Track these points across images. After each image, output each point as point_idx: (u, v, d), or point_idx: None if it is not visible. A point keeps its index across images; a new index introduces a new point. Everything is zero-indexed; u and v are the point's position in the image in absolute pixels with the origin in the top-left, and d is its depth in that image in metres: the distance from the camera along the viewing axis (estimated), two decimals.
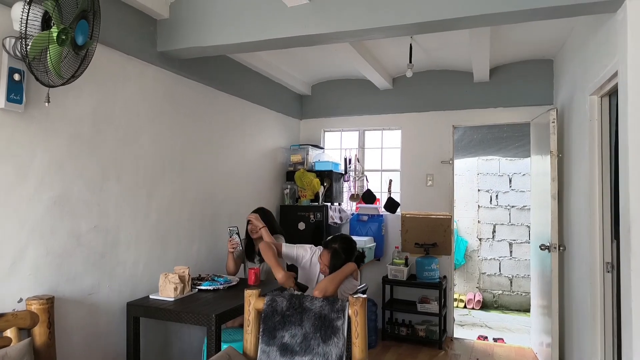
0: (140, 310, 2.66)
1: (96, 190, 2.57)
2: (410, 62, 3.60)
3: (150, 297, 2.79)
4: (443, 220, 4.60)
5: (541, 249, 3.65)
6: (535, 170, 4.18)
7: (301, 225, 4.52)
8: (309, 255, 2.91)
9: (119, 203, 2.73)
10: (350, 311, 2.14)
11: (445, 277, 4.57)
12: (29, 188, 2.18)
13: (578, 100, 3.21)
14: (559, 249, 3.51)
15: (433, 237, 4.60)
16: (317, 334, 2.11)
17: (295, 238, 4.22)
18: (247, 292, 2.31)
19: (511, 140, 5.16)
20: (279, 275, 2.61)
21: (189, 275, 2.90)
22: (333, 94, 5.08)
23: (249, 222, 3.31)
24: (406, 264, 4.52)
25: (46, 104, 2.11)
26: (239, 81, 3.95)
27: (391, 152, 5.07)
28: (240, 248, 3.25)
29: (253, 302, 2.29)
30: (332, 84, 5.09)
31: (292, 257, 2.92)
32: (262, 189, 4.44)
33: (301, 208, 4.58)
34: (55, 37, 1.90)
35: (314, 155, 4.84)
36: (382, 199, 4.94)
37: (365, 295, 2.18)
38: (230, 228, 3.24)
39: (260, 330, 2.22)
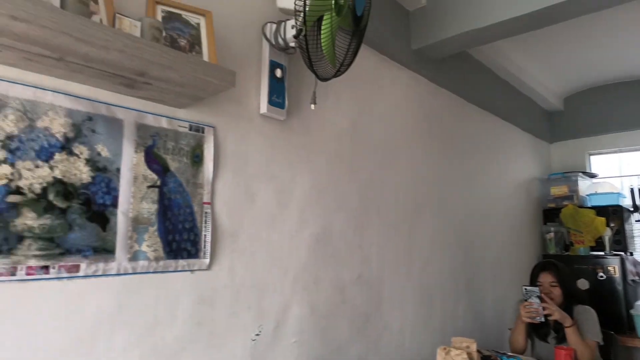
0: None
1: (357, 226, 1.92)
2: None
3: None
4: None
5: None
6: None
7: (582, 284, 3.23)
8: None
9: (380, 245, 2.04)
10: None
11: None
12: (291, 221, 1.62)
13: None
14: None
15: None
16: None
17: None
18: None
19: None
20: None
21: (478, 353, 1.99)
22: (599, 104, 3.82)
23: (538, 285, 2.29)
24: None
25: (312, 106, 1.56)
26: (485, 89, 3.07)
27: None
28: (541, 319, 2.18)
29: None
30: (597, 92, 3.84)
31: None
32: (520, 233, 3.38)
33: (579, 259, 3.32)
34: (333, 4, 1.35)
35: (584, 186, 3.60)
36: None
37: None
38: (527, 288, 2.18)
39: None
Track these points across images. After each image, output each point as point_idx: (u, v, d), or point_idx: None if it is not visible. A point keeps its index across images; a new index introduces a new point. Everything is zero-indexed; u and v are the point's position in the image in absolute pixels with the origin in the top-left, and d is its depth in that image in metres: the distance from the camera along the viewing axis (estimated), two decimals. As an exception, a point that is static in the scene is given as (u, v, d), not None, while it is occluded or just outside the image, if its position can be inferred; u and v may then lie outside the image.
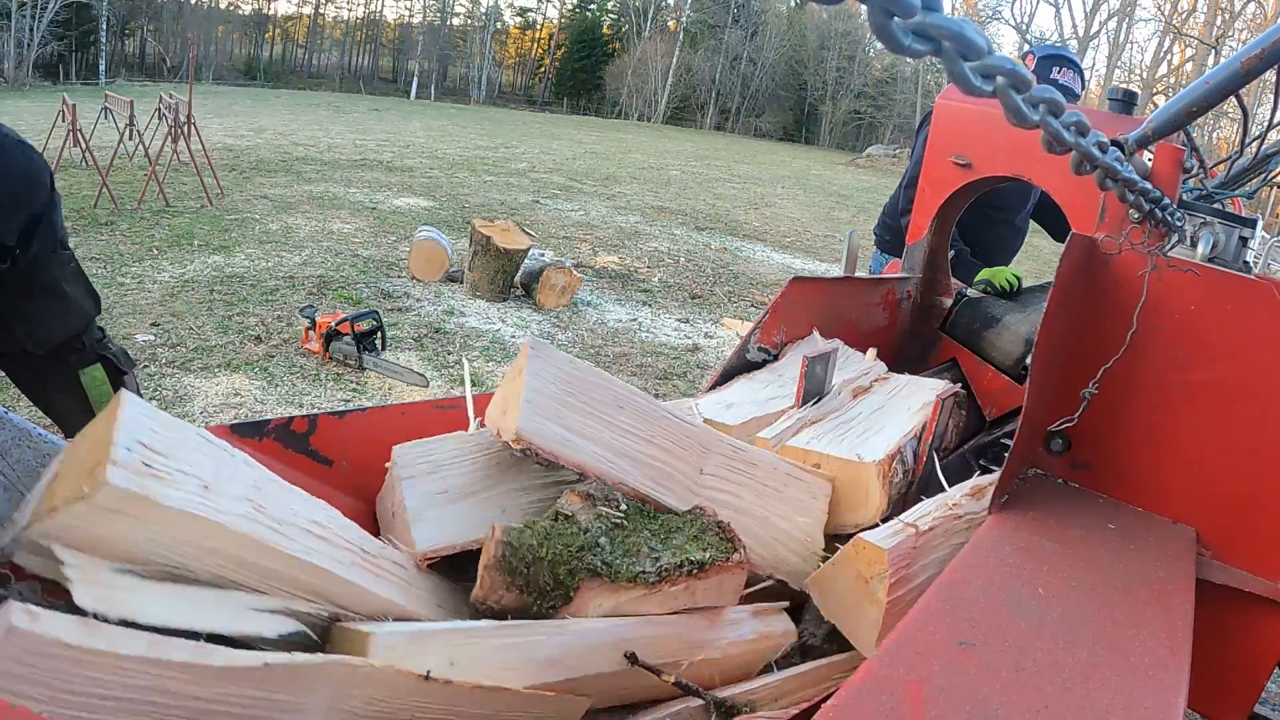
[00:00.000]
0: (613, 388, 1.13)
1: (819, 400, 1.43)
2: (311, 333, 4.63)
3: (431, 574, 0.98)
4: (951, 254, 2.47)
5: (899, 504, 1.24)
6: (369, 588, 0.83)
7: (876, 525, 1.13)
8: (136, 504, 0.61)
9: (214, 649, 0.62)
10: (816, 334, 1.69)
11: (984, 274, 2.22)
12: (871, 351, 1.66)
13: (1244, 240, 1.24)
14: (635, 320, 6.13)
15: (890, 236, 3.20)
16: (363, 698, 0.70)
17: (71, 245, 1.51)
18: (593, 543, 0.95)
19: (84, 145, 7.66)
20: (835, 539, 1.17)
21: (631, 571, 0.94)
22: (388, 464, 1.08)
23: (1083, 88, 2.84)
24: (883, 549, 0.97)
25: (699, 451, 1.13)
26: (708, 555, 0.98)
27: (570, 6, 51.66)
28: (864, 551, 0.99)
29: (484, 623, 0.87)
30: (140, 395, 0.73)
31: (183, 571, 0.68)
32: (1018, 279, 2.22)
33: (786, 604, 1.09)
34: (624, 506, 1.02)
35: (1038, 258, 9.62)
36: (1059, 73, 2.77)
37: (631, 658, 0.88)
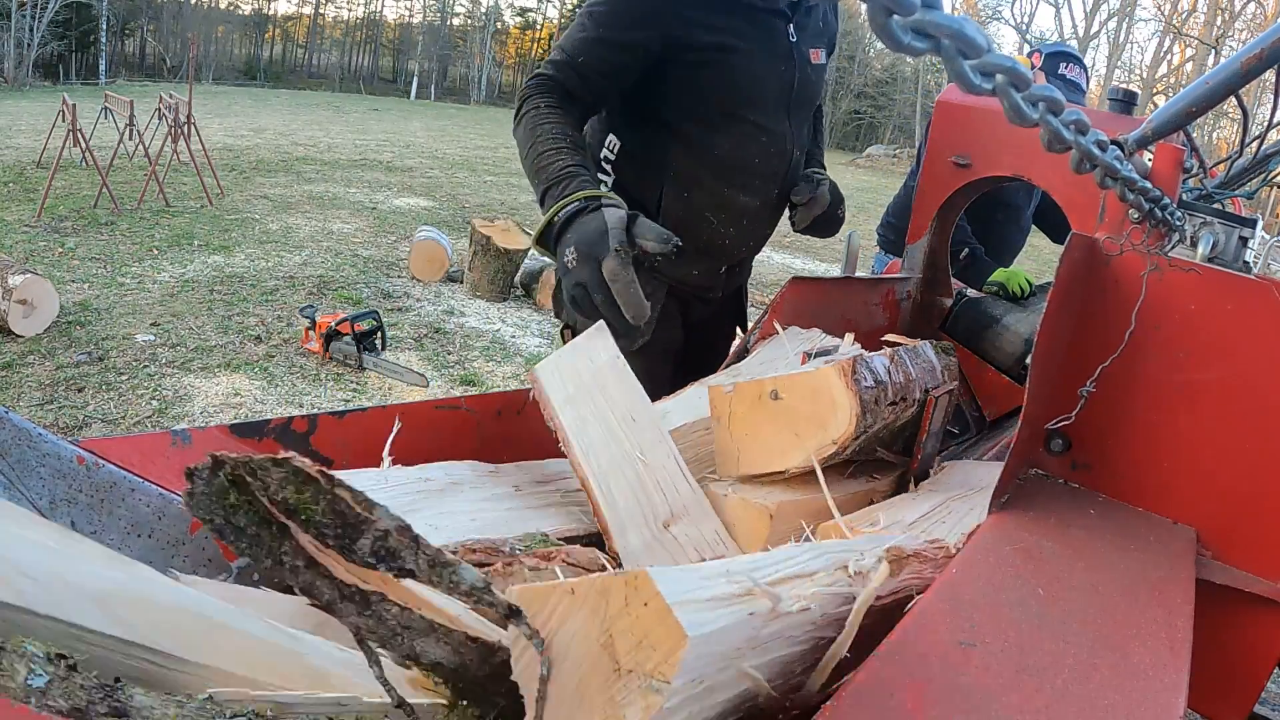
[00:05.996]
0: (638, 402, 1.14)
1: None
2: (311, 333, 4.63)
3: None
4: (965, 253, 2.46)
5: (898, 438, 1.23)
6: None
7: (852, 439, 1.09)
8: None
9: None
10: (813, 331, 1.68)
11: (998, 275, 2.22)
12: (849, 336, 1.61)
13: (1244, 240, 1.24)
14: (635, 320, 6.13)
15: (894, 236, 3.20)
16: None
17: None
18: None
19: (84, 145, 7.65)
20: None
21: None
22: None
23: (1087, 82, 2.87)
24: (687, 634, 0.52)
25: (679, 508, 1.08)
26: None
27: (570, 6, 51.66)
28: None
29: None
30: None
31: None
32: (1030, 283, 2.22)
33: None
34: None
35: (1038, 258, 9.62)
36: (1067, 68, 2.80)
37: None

- - -

» **Exercise requirements**: Every entry, exactly as written: transcribe it, passing over any pictures.

» **Result of this exercise**:
Track these points across images. After each image, output each point as point_idx: (u, v, d), or point_idx: None if it is not visible. A point keeps its index across images; a new index introduces a new point. Everything is zero-indexed; u and v are the point's position in the image in absolute pixels with the origin in the top-left, and d is its depth in that image in metres: the distance from the camera along the viewing axis (estimated), two decimals.
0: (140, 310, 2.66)
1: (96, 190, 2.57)
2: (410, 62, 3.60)
3: (150, 297, 2.79)
4: (443, 220, 4.60)
5: (541, 249, 3.65)
6: (535, 170, 4.18)
7: (301, 225, 4.52)
8: (309, 255, 2.91)
9: (119, 203, 2.73)
10: (350, 311, 2.14)
11: (445, 277, 4.57)
12: (29, 188, 2.18)
13: (578, 100, 3.21)
14: (559, 249, 3.51)
15: (433, 237, 4.60)
16: (317, 334, 2.11)
17: (295, 238, 4.22)
18: (247, 292, 2.31)
19: (511, 140, 5.16)
20: (279, 275, 2.61)
21: (189, 275, 2.90)
22: (333, 94, 5.08)
23: (249, 222, 3.31)
24: (406, 264, 4.52)
25: (46, 104, 2.11)
26: (239, 81, 3.95)
27: (391, 152, 5.07)
28: (240, 248, 3.25)
29: (253, 302, 2.29)
30: (332, 84, 5.09)
31: (292, 257, 2.92)
32: (262, 189, 4.44)
33: (301, 208, 4.58)
34: (55, 37, 1.90)
35: (314, 155, 4.84)
36: (382, 199, 4.94)
37: (365, 295, 2.18)
38: (230, 228, 3.24)
39: (260, 330, 2.22)
0: None
1: (357, 226, 1.92)
2: None
3: None
4: None
5: None
6: None
7: (582, 284, 3.23)
8: None
9: (380, 245, 2.04)
10: None
11: None
12: (291, 221, 1.62)
13: None
14: None
15: None
16: None
17: None
18: None
19: None
20: None
21: (478, 353, 1.99)
22: (599, 104, 3.82)
23: (538, 285, 2.29)
24: None
25: (312, 106, 1.56)
26: (485, 89, 3.07)
27: None
28: (541, 319, 2.18)
29: None
30: (597, 92, 3.84)
31: None
32: (520, 233, 3.38)
33: (579, 259, 3.32)
34: (333, 4, 1.35)
35: (584, 186, 3.60)
36: None
37: None
38: (527, 288, 2.18)
39: None
Track these points across images. After each image, output each point as point_idx: (u, v, d), or point_idx: None if it is not visible. A point keeps its index across images; a new index introduces a new point. Everything is zero-indexed; u and v are the point's position in the image in absolute pixels with the origin in the top-left, and d is its depth in that image in metres: the distance from the camera along the viewing axis (estimated), two decimals. As an exception, a point that is static in the scene is given as (u, v, d), not None, while it is occluded or just outside the image, if its position can be inferred; u and v may then lie outside the image.
[00:00.000]
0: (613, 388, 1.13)
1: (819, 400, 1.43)
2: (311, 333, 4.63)
3: (431, 574, 0.98)
4: (951, 254, 2.47)
5: (899, 504, 1.24)
6: (369, 588, 0.83)
7: (876, 525, 1.13)
8: (136, 504, 0.61)
9: (214, 649, 0.62)
10: (816, 334, 1.69)
11: (984, 274, 2.22)
12: (871, 351, 1.66)
13: (1244, 240, 1.24)
14: (635, 320, 6.13)
15: (890, 236, 3.20)
16: (363, 698, 0.70)
17: (71, 245, 1.51)
18: (593, 543, 0.95)
19: (84, 145, 7.66)
20: (835, 539, 1.17)
21: (631, 571, 0.94)
22: (388, 464, 1.08)
23: (1083, 88, 2.84)
24: (883, 549, 0.97)
25: (699, 451, 1.13)
26: (708, 555, 0.98)
27: (570, 6, 51.66)
28: (864, 551, 0.99)
29: (484, 623, 0.87)
30: (140, 395, 0.73)
31: (183, 571, 0.68)
32: (1018, 279, 2.22)
33: (786, 604, 1.09)
34: (624, 506, 1.02)
35: (1038, 258, 9.62)
36: (1059, 73, 2.77)
37: (631, 658, 0.88)
[00:05.996]
0: (638, 402, 1.14)
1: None
2: (311, 333, 4.63)
3: None
4: (965, 253, 2.46)
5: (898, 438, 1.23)
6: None
7: (852, 439, 1.09)
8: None
9: None
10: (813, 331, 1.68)
11: (998, 275, 2.22)
12: (849, 336, 1.61)
13: (1244, 240, 1.24)
14: (635, 320, 6.13)
15: (894, 236, 3.20)
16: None
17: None
18: None
19: (84, 145, 7.65)
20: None
21: None
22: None
23: (1087, 82, 2.87)
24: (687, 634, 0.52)
25: (679, 508, 1.08)
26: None
27: (570, 6, 51.66)
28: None
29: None
30: None
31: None
32: (1030, 283, 2.22)
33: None
34: None
35: (1038, 258, 9.62)
36: (1067, 68, 2.80)
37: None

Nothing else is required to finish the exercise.